R: Frequencies on Lists and UpSet Plot

freqs_list {lares}

R Documentation

Frequencies on Lists and UpSet Plot

Description

Visualize frequency of elements on a list, list vector, or vector with comma separated values. Detect which combinations and elements are the most frequent and how much they represent of your total observations.
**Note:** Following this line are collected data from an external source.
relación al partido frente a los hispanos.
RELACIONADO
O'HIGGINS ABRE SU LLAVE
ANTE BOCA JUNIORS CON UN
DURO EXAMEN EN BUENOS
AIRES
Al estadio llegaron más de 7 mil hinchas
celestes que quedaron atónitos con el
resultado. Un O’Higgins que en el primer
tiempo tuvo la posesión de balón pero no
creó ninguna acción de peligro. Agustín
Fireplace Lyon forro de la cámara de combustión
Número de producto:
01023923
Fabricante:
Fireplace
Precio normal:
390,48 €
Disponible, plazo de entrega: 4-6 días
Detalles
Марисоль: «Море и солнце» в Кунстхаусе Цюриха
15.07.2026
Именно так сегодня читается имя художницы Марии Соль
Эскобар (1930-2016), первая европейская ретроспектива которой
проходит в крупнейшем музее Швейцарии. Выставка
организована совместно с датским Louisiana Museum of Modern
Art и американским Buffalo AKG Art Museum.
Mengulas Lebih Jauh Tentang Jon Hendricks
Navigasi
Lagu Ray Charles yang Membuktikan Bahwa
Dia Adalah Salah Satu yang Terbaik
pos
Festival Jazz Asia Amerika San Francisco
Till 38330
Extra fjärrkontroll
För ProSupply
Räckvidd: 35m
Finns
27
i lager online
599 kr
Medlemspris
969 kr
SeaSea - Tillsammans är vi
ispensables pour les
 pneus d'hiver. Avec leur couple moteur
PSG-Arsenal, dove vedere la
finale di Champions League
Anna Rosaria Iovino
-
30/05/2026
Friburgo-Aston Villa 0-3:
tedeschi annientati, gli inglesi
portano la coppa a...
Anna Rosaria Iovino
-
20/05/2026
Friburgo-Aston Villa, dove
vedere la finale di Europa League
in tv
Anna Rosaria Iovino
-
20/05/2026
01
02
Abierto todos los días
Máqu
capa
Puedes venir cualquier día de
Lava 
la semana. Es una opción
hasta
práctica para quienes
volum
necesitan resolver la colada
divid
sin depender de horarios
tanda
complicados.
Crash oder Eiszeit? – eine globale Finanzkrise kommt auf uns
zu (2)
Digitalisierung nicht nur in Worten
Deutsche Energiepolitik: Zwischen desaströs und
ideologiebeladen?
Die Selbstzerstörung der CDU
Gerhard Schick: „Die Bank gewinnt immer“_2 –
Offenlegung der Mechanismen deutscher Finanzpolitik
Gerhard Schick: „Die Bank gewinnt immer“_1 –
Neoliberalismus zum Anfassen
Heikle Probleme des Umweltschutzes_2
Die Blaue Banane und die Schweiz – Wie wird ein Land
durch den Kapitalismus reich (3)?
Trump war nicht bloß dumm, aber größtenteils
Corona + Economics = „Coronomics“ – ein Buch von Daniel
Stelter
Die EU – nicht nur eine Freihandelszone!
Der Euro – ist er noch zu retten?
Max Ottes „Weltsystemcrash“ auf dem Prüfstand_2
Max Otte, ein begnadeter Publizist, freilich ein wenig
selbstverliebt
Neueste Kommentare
This is similar to the UpSet Plots which may be used as an alternative to Venn diagrams.

Usage

freqs_list(
  df,
  var = NULL,
  wt = NULL,
  fx = "mean",
  rm.na = FALSE,
  min_elements = 1,
  limit = 10,
  limit_x = NA,
  limit_y = NA,
  tail = TRUE,
  size = 10,
  unique = TRUE,
  abc = FALSE,
  title = "",
  plot = TRUE
)

Arguments

`df`	Data.frame
`var`	Variable. Variables you wish to process.
`wt`	Variable, numeric. Select a numeric column to use in the colour scale, used as sum, mean... of those values for each of the combinations.
`fx`	Character. Set operation: mean, sum
`rm.na`	Boolean. Remove NA value from `wt`?
`min_elements`	Integer. Exclude combinations with less than n elements
`limit`, `limit_x`, `limit_y`	Integer. Show top n combinations (x) and/or elements (y). The rest will be grouped into a single element. Set argument to 0 to ignore. `limit_x`/`limit_y` answer to `limit`'s argument.
`tail`	Boolean. Show tail grouped into "..." on the plots?
`size`	Numeric. Text base size
`unique`	Boolean. a,b = b,a?
`abc`	Boolean. Do you wish to sort by alphabetical order?
`title`	Character. Overwrite plot's title with.
`plot`	Boolean. Plot viz? Will be generated anyways in the output object

Value

List. data.frame with the data results, elements and combinations.

Examples

## Not run: 
df <- dplyr::starwars
head(df[, c(1, 4, 5, 12)], 10)

# Characters per movies combinations in a list column
head(df$films, 2)
freqs_list(df, films)

# Skin colours in a comma-separated column
head(df$skin_color)
x <- freqs_list(df, skin_color, min_elements = 2, limit = 5, plot = FALSE)
# Inside "x" we'll have:
names(x)

# Using the 'wt' argument to add a continuous value metric
# into an already one-hot encoded columns dataset (and hide tail)
csv <- "https://raw.githubusercontent.com/hms-dbmi/UpSetR/master/inst/extdata/movies.csv"
movies <- read.csv(csv, sep = ";")
head(movies)
freqs_list(movies,
  wt = AvgRating, min_elements = 2, tail = FALSE,
  title = "Movies\nMixed Genres\nRanking"
)
# So, please: no more Comedy+SciFi and more Drama+Horror films (based on ~50 movies)!

## End(Not run)